Rajoy und Zapatero kommen vor den Parlamentswahlen auf die Kanaren

Bevor die Spanier am 9. März ihr neues Parlament wählen, statten die beiden wichtigsten Spitzenkandidaten, der amtierende Ministerpräsident (PSOE) José Luis Rodríguez Zapatero und der konservative Oppositionschef (PP) Mariano Rajoy im Rahmen des Wahlkampfes auch den Kanarischen Inseln einen Besuch ab. Auf den Inseln sind derzeit über 1,5 Millionen Einwohner stimmberechtigt.

Nach derzeitigem Organisationsstand wird der Spitzenkandidat der Sozialisten am 1. März erwartet und voraussichtlich je einen Tag auf den beiden Hauptinseln Teneriffa und Gran Canaria verbringen.
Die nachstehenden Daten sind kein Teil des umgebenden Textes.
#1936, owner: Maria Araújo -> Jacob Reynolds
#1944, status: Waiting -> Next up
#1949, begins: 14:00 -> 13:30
Es sei nicht ausgeschlossen, dass Zapatero auch den Neben­inseln einen Blitz-Besuch abstattet, erklärte diesbezüglich Juan Fernando López Aguilar, Chef der kanarischen Sozialis­ten und Spitzenkandidat für den Abgeordnetenkongress von Las Palmas de Gran Canaria.
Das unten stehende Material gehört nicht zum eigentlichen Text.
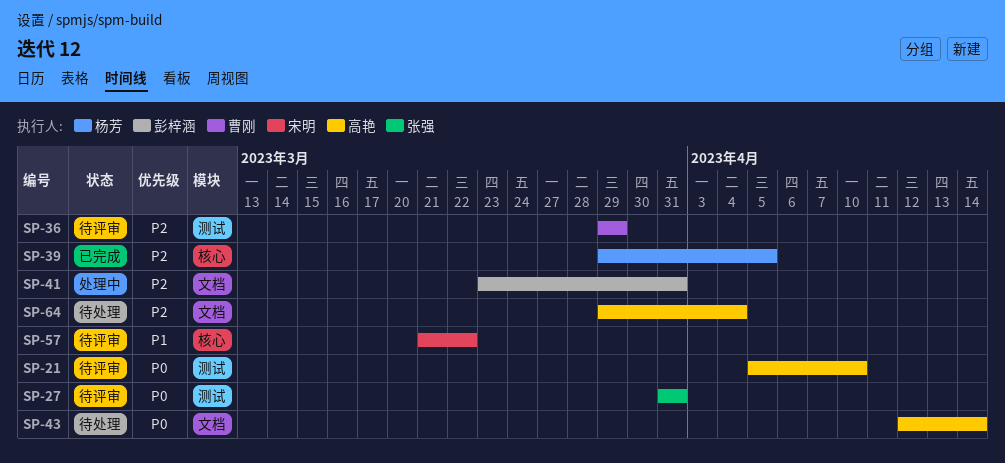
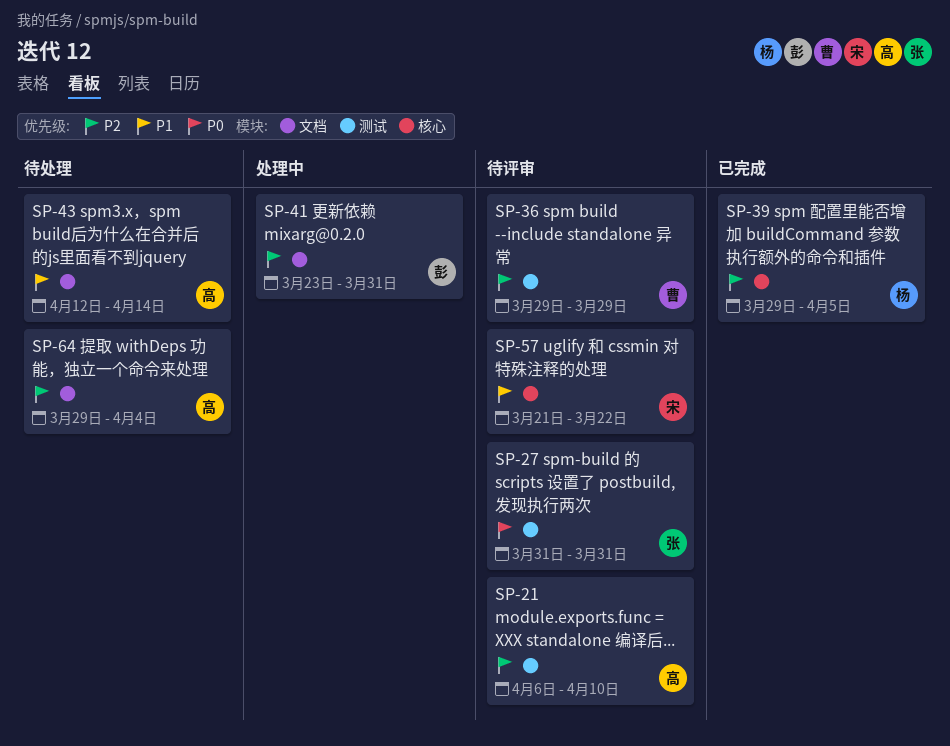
SP-21, priority: P0 -> P2
SP-21, start: Apr 5 -> Apr 6
SP-43, priority: P0 -> P1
PP-Chef Mariano Rajoy wird hingegen bereits am 25. Februar auf den Inseln erwartet. Auch sein Programm für den Kanaren-Besuch steht noch nicht fest, doch dürfte sein Aufenthalt ebenfalls 48 Stunden betragen und sich auf die Inseln Teneriffa und Gran Canaria konzentrieren.

Stimmungsbarometer auf den Inseln

Nach einer Umfrage von KDKreativa würden die kanarischen Sozialisten (PSC), wenn jetzt Wahlen stattfinden würden, mit sieben Abgeordneten ­– einen mehr als 2004 – und 385.000 Stimmen die meistgewählte Partei auf den Kanaren sein. Die konservative PP wäre mit fünf Abgeordneten – einem weniger als bei den Parlamentswahlen 2004 – die zweitstärkste Partei.